In a chapter reminiscent of Bleak House or the recent New York Times series on the Bronx court system,1 the U.S. Environmental Protection Agency (EPA) recently filed comments on the draft Environmental Impact Statement (EIS) for the Keystone XL pipeline project expressing its view that the EIS contained “insufficient information.” http://www.epa.gov/compliance/nepa/keystone-xl-project-epa-comment-letter-20130056.pdf (EPA Comments). The Keystone XL saga bodes ill for the efficient development of domestic energy supplies and strongly supports congressional calls for systematic reform of the permitting programs.
The National Environmental Policy Act (NEPA) and Section 309 of the Clean Air Act (CAA) authorize EPA to review and comment on the draft EIS prepared in conjunction with the application for a Presidential Permit submitted by TransCanada Keystone Pipeline, LP. EPA raised four issues in its comments:
- Analysis of lifecycle greenhouse gas emissions from development of the Canadian oil sands;
- Pipeline safety and spill prevention measures included as permit conditions;
- Analysis of alternative routes for the pipeline; and
- Analysis of environmental justice and community impacts.
EPA concluded by rating the draft EIS as “not contain[ing] sufficient information for EPA to fully assess environmental impacts that should be avoided to fully protect the environment . . . .” EPA Comments at 6 & Enclosure. The adverb “fully,” which appears twice in EPA’s conclusion, highlights the problem. From Webster's, to Random House, to American Heritage, the word “fully” means “totally or completely,” “to the greatest degree or extent,” “entirely or wholly.” In the context of such subjective goals as “environmental impact that should be avoided” and “protect the environment,” such a standard is either impossible to fulfill or is divorced from common understanding.
Since September 19, 2008, when TransCanada applied to the State Department for a Presidential Permit, the environmental impacts of the proposed Keystone XL Pipeline have been assessed, revised, supplemented and debated. This process has no doubt produced improvements in the protective measures required of TransCanada and reduced the potential for threats to human health and the environment. But, like all human endeavors, it cannot achieve perfection. Yet, a process that continuously seeks more and more information and study so that impacts are “fully” assessed and the environment “fully” protected, hastens the day on which TransCanada concludes that its resources are better invested in other projects.
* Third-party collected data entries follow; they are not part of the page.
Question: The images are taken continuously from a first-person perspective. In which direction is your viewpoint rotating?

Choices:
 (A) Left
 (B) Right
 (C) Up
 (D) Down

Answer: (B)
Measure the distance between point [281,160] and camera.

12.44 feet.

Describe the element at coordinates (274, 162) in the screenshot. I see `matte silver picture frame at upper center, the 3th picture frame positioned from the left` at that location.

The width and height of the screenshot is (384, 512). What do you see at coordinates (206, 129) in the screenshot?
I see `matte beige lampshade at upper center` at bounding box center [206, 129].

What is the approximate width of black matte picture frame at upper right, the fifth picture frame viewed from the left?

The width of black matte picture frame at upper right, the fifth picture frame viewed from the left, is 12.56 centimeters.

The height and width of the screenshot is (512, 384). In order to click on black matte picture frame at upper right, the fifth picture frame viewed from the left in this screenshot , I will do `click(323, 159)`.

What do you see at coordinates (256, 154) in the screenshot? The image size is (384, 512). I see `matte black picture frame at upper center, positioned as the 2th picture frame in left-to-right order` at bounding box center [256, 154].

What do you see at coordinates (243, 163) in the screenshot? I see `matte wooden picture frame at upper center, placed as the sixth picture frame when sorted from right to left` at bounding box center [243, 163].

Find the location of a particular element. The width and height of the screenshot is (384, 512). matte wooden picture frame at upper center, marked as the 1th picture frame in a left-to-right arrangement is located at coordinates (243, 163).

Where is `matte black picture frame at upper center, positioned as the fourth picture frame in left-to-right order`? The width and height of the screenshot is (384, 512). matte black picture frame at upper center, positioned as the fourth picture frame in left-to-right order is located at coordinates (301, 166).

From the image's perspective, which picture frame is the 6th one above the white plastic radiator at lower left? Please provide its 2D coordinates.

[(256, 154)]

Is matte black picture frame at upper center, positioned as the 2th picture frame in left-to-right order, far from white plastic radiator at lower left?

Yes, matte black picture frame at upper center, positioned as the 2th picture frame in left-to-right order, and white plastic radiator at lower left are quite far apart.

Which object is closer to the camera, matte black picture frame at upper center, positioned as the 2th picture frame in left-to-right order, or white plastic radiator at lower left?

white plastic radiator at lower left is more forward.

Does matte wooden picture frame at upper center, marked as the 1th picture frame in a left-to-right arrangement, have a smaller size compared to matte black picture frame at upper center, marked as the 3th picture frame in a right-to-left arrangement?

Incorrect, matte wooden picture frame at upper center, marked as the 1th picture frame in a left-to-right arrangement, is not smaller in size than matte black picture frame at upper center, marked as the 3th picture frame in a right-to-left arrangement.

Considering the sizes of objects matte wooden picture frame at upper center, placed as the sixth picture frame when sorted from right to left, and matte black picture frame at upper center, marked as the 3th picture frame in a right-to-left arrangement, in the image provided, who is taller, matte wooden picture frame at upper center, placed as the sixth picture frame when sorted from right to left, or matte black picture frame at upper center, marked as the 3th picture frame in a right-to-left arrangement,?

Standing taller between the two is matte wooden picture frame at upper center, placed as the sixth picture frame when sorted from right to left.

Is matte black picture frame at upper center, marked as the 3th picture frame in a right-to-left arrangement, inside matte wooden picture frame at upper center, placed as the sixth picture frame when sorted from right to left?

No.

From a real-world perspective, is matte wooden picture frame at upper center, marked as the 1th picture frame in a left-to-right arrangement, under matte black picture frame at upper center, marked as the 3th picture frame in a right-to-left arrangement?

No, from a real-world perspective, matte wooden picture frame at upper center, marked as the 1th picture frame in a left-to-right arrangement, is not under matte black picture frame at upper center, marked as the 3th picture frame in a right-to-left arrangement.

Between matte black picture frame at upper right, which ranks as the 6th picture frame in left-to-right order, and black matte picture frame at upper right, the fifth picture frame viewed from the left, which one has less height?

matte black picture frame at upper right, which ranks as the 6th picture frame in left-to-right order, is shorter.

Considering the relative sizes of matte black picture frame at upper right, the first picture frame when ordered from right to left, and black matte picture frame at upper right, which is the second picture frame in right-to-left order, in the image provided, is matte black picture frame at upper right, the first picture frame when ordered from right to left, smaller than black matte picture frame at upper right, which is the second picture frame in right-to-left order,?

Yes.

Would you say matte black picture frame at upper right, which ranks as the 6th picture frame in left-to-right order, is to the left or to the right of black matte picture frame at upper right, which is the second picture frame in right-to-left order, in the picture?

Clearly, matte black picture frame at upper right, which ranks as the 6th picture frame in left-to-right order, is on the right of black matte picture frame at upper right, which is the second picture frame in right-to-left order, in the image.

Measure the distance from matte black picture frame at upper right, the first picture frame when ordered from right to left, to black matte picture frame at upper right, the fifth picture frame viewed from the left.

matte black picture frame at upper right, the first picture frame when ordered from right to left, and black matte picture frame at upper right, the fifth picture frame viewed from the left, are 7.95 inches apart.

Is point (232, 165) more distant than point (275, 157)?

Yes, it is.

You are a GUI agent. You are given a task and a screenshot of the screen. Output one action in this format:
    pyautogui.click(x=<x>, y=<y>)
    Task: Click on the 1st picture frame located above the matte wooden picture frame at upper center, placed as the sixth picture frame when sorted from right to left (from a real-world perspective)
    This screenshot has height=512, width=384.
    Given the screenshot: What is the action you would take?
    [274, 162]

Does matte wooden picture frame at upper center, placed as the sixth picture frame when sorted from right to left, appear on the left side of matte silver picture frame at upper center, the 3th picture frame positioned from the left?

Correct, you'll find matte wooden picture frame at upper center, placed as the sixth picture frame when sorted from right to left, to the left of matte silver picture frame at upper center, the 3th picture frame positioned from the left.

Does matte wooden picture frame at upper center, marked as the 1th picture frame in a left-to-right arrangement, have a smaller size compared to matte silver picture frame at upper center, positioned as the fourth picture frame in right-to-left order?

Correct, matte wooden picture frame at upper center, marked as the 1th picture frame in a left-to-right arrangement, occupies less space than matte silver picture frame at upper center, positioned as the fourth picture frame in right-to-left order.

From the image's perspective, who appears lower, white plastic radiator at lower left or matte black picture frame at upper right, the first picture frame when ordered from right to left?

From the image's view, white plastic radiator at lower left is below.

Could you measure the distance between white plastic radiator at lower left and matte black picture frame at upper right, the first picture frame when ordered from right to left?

The issues EPA raises in its comments involve legitimate practical considerations concerning the specific terms to be included in a final permit. The comments also acknowledge the uncertainty inherently involved in attempting to compare greenhouse gas impacts of the specific project under review with the virtually limitless alternatives means for developing the Alberta oil sands. None of the comments, however, identifies issues sufficient to alter the conclusions in the draft EIS. Further delay demonstrates only the need for Congress to seriously consider reform of the permitting process.